• _Exercise data_
* * * * * * * * *
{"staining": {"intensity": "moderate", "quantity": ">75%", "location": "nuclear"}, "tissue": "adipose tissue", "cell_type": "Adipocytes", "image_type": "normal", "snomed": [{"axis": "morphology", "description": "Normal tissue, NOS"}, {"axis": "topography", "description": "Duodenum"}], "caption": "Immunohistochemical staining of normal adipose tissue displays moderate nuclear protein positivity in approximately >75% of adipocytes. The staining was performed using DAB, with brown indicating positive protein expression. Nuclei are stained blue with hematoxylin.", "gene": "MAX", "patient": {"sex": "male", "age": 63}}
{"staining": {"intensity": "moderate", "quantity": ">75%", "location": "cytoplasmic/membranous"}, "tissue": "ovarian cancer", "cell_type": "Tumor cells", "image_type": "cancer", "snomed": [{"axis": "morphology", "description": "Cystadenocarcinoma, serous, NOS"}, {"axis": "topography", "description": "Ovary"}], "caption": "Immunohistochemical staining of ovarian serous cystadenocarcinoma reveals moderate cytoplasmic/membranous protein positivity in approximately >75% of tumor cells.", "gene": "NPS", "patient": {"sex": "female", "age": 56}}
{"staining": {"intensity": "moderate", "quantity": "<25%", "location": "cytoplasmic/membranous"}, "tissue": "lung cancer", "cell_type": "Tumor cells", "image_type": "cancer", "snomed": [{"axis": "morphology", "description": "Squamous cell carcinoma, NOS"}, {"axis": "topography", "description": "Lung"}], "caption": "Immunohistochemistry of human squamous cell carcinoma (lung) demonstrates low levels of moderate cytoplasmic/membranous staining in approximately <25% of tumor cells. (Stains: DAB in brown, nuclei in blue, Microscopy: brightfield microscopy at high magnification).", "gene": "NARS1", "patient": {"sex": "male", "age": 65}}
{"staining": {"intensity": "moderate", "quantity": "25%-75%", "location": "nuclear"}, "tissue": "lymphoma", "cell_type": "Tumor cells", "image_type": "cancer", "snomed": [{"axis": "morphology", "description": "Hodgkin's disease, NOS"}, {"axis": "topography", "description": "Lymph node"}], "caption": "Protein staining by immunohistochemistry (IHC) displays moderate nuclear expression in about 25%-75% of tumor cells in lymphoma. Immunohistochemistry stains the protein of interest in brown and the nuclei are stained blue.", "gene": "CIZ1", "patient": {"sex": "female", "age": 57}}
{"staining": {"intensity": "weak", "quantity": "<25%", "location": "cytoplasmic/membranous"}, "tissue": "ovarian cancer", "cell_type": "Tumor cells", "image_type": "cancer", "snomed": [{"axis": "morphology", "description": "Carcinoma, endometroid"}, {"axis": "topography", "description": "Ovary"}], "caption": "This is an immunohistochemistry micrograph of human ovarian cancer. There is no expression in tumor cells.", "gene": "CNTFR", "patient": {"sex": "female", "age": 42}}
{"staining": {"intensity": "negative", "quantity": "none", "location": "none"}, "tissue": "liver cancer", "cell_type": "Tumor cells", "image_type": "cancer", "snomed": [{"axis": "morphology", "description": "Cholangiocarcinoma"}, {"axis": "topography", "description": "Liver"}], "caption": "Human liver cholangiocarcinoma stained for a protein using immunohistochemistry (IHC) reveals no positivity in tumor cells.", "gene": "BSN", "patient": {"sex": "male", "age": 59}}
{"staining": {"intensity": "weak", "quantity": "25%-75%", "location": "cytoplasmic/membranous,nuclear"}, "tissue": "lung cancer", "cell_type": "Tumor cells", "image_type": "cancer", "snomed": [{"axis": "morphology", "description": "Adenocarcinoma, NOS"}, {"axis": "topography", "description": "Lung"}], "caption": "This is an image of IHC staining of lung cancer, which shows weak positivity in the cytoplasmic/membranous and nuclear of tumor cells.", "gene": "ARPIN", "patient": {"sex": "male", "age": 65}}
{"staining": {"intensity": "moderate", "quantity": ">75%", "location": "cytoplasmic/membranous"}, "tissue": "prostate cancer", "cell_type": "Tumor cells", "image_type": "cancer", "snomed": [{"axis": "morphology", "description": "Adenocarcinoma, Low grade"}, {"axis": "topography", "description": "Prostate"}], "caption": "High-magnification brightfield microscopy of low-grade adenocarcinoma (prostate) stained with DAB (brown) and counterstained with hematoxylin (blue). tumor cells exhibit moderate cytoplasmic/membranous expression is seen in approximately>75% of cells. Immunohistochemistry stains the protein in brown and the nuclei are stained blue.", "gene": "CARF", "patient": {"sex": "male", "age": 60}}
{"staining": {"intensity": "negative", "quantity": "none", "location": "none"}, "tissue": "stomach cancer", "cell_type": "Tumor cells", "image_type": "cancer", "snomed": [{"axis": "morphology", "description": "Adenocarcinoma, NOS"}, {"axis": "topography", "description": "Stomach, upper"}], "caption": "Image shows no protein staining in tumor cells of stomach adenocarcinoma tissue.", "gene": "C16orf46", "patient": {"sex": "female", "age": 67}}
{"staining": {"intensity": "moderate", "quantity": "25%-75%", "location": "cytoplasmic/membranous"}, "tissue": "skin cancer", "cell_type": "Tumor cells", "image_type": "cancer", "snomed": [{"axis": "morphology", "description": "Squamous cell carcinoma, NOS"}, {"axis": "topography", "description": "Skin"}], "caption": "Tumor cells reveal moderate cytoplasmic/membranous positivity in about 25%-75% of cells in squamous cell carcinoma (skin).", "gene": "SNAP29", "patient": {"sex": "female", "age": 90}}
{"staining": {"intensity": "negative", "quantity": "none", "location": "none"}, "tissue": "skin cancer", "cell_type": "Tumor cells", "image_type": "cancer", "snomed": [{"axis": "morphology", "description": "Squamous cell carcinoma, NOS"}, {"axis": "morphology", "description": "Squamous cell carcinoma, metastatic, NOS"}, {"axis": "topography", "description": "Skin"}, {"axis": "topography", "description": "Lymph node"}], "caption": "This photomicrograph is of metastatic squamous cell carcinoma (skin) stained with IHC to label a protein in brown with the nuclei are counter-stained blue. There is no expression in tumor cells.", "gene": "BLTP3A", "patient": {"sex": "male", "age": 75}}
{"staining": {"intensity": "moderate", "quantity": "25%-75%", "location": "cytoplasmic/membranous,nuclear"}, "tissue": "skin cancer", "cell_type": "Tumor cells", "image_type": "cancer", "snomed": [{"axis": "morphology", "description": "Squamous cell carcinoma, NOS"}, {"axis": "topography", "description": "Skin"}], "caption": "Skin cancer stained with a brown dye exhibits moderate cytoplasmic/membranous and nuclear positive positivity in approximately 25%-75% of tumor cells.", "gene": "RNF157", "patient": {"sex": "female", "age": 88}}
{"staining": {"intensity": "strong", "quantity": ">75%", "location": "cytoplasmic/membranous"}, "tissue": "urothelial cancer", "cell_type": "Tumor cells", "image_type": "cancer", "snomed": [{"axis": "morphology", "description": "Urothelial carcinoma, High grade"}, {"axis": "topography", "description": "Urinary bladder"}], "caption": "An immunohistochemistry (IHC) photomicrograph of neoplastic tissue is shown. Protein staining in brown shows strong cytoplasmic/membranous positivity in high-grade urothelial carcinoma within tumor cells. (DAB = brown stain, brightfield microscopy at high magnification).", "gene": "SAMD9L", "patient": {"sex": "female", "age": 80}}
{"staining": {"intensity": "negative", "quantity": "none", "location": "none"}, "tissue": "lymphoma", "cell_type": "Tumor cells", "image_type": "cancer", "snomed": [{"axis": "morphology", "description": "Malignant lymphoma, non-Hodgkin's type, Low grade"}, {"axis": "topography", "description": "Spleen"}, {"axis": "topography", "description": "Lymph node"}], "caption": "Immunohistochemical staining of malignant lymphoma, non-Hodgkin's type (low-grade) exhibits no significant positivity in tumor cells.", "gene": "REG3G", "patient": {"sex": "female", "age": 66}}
* * * * * * * * *
• _What you need to do_
Tally the lines of the listing that include "weak". Nothing but the resulting number should be returned.

• _Solution for this task_
2